Keynote speaker Mike Kline, head of DEC’s
River Management Program, began the day with a discussion of the historic challenges of protecting our water commons and the need to manage our rivers “to their least erosive conditions” for safety and wildlife habitat. These words were especially poignant as listeners could see to our west the tree-lined banks of the Winooski, whose waters had so severely flooded the building we sat in during Tropical Storm Irene. “Post-Irene, we have had an opportunity to talk about how watersheds work,” said Kline, “We know now that we should not take actions that will set off a negative reaction chain downstream.” 

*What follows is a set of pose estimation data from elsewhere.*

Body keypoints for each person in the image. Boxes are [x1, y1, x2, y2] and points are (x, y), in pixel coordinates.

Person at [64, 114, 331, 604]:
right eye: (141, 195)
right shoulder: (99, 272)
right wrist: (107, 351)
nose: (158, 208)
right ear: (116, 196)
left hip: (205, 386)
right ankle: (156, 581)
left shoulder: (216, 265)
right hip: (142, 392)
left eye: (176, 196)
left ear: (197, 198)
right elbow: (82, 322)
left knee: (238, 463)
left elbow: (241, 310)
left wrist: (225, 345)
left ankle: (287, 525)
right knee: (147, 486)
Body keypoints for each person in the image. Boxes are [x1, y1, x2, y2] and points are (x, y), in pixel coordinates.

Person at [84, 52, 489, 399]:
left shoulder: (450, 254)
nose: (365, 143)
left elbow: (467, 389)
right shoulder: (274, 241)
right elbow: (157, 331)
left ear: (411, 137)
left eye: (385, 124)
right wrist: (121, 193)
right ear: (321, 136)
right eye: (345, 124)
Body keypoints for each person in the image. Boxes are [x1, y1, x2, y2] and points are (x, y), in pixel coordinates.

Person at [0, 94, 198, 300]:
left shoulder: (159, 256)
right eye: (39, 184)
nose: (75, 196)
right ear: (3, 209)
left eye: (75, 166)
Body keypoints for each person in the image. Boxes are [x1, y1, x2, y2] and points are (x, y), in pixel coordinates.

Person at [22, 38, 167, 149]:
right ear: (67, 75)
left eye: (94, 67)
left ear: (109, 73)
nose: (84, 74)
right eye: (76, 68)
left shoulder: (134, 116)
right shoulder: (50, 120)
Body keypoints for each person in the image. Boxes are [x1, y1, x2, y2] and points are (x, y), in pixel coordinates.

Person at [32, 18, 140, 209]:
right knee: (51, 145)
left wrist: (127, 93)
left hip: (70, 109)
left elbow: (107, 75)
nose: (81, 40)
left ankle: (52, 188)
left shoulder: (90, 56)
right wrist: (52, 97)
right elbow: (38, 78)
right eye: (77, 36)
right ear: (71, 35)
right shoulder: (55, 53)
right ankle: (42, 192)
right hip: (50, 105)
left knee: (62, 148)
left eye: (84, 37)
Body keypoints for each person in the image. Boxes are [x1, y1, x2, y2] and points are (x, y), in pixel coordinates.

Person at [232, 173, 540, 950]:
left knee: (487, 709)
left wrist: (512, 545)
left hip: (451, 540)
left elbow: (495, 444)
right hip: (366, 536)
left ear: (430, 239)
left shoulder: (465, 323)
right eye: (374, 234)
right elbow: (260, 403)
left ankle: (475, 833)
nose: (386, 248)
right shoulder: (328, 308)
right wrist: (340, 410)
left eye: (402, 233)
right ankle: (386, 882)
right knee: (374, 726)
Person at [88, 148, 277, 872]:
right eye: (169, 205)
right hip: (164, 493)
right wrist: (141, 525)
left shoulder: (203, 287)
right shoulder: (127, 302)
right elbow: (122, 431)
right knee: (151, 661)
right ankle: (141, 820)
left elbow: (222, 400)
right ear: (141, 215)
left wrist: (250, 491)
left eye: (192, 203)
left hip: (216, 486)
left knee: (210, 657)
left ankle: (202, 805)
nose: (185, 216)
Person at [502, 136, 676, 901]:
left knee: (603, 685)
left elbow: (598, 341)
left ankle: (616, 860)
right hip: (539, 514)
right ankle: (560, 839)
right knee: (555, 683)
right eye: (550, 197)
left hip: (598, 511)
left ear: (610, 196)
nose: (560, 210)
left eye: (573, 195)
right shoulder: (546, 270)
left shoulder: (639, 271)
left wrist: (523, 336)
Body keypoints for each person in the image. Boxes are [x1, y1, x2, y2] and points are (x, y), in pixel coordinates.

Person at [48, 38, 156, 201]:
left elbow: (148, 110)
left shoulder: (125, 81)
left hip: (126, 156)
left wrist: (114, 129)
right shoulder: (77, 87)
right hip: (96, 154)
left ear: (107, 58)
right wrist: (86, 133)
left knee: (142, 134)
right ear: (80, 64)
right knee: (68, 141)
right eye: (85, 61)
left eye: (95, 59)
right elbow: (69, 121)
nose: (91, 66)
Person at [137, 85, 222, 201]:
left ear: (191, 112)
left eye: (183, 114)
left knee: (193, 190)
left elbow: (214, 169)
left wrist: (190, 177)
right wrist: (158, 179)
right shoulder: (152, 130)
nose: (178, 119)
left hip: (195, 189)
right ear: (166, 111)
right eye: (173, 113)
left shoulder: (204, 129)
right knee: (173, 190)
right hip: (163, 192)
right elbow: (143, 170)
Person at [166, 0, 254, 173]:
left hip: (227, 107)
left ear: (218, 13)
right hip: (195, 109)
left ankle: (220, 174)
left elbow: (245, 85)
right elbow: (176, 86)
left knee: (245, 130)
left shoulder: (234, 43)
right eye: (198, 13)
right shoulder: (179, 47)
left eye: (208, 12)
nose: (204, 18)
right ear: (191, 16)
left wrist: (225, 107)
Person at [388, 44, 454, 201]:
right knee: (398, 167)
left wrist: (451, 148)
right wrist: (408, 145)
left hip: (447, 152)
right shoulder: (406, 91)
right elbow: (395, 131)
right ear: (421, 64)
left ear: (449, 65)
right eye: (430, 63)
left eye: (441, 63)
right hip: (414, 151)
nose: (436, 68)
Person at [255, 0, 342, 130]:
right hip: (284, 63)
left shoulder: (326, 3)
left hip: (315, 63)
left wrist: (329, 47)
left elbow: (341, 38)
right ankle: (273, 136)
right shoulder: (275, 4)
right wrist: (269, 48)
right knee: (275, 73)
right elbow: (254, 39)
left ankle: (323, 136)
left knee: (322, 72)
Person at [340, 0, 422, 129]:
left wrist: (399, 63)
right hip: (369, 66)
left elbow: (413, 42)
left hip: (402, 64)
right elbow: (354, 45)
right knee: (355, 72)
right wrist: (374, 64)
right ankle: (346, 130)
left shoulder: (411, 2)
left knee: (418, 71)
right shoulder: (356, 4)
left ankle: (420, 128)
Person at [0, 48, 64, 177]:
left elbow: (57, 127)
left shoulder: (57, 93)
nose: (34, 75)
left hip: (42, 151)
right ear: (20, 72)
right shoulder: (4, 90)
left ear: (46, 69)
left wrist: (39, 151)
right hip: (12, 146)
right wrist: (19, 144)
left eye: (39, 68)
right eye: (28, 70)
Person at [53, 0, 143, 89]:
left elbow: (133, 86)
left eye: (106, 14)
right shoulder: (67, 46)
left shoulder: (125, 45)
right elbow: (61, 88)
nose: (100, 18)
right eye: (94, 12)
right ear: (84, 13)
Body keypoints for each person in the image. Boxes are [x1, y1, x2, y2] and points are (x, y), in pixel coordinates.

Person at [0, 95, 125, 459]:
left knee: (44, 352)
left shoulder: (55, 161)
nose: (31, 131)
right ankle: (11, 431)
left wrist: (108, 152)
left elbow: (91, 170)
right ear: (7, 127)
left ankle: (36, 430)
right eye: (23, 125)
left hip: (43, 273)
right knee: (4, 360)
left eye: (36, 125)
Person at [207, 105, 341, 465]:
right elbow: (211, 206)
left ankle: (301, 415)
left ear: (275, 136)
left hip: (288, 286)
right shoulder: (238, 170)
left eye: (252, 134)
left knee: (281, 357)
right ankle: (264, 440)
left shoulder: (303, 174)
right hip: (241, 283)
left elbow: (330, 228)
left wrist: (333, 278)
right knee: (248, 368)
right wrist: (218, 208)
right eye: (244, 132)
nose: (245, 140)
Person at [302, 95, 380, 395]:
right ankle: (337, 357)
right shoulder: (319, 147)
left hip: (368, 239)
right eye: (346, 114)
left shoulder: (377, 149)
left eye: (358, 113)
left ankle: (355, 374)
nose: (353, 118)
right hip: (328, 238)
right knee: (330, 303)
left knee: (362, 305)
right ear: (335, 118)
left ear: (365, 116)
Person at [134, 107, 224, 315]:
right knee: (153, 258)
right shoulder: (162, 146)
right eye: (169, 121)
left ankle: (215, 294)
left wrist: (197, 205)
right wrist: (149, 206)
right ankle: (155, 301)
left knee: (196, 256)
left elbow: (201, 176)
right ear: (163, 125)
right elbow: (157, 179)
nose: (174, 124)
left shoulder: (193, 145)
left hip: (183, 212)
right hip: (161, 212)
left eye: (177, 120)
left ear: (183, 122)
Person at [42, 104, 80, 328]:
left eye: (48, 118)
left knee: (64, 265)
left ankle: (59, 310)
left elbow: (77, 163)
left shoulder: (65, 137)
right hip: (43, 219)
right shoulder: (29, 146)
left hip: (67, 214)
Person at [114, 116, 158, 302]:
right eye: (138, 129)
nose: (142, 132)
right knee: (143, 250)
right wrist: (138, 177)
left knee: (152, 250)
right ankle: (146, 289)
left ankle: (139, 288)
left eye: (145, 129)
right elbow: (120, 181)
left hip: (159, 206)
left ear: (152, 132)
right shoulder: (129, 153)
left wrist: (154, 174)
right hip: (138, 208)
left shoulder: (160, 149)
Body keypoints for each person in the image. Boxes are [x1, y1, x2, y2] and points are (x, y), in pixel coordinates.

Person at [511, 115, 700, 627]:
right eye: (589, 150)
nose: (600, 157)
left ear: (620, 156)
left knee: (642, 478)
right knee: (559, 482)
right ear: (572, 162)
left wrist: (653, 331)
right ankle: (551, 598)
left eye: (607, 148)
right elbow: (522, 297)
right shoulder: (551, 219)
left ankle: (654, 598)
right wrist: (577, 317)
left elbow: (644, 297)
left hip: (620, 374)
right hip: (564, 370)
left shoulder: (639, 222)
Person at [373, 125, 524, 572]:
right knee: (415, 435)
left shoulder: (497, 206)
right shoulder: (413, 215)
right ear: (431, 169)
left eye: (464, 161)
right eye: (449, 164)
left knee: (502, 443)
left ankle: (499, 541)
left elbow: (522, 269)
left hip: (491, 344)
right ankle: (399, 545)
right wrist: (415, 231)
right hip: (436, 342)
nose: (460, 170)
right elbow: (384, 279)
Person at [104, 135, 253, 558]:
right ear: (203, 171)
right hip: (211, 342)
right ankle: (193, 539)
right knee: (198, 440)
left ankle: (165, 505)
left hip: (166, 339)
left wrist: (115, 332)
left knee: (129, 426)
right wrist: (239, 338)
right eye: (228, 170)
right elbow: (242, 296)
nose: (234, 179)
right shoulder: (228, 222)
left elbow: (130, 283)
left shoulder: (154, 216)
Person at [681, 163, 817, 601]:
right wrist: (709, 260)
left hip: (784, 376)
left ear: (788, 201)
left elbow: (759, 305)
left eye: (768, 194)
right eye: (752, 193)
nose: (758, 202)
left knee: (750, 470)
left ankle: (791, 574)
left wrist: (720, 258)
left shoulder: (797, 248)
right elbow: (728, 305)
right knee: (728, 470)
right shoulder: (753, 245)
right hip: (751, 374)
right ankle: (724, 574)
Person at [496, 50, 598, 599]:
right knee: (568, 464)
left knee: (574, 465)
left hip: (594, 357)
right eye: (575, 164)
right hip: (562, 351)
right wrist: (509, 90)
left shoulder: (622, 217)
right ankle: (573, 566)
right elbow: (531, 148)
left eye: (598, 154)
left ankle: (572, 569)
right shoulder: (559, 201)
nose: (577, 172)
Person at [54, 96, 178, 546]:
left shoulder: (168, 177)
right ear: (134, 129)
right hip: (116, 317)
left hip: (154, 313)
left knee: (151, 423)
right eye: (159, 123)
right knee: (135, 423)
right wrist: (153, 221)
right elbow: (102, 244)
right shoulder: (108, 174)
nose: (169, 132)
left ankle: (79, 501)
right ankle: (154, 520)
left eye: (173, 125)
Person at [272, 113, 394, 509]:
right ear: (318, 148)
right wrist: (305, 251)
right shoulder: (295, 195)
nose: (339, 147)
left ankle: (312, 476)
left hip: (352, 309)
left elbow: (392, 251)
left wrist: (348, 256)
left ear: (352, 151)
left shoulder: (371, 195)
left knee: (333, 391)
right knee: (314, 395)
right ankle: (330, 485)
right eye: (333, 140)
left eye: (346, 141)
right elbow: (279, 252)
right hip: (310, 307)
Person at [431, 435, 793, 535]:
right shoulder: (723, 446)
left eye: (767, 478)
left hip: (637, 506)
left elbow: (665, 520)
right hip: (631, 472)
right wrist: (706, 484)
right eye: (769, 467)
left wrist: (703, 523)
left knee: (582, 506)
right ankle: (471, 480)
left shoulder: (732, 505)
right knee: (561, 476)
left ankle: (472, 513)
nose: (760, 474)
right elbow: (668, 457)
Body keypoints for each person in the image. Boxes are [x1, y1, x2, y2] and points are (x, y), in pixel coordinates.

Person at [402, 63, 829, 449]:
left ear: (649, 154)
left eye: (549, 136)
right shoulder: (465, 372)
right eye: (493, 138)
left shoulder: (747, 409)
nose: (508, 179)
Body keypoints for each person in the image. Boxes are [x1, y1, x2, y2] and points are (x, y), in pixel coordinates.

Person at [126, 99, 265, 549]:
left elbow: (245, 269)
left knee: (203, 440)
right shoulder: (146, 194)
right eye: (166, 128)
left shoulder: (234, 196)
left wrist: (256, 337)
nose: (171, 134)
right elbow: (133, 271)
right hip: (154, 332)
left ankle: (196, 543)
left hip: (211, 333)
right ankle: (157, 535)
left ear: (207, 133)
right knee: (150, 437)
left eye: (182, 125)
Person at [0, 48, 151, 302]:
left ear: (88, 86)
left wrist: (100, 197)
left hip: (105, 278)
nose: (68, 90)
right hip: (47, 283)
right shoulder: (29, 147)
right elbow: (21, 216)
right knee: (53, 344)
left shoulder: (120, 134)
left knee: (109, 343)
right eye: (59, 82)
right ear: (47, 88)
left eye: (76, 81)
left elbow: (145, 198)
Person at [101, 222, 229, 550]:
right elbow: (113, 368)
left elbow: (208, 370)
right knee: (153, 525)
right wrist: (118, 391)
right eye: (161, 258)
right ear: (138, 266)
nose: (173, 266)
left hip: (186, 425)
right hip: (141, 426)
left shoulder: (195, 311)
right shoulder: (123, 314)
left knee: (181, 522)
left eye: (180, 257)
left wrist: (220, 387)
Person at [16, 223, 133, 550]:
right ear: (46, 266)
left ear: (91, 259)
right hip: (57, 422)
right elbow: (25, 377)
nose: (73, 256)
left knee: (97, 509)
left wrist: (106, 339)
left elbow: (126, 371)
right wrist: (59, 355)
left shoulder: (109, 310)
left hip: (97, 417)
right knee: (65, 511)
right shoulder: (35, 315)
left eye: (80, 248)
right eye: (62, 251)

The morning sessions focused on capacity-building for watershed groups, including a how-to discussion by Steve Libby of the
Vermont River Conservancy and Mary Russ of the White River Partnership about river corridor easements, and a session on individual donor cultivation for fundraising led by Breck Knauft and Naomi Galimidi of VYCC.  The afternoon started with a panel about Act 64 from Marli Rupe (DEC), Rebekah Weber (CLF) and Michael Storace, Two River Ottauquechee Regional Planning Commission. DEC Watershed Management Division staff (Neil Kamman, Ethan Swift, Emily Bird and Marli Rupe) held sessions on water quality standards, stage gate implementation and tracking and changes in funding through DEC’s Ecosystem Restoration Program. Some of the presentations are posted on the WUV website.
 
Overall, the Watersheds United Vermont's Spring Meeting was a chance to celebrate past accomplishments and plan how to continue working together to protect our waterways. Michael Storace
said that: “I thought the meeting went really well. It was an opportunity to meet folks doing great watershed work all over Vermont.”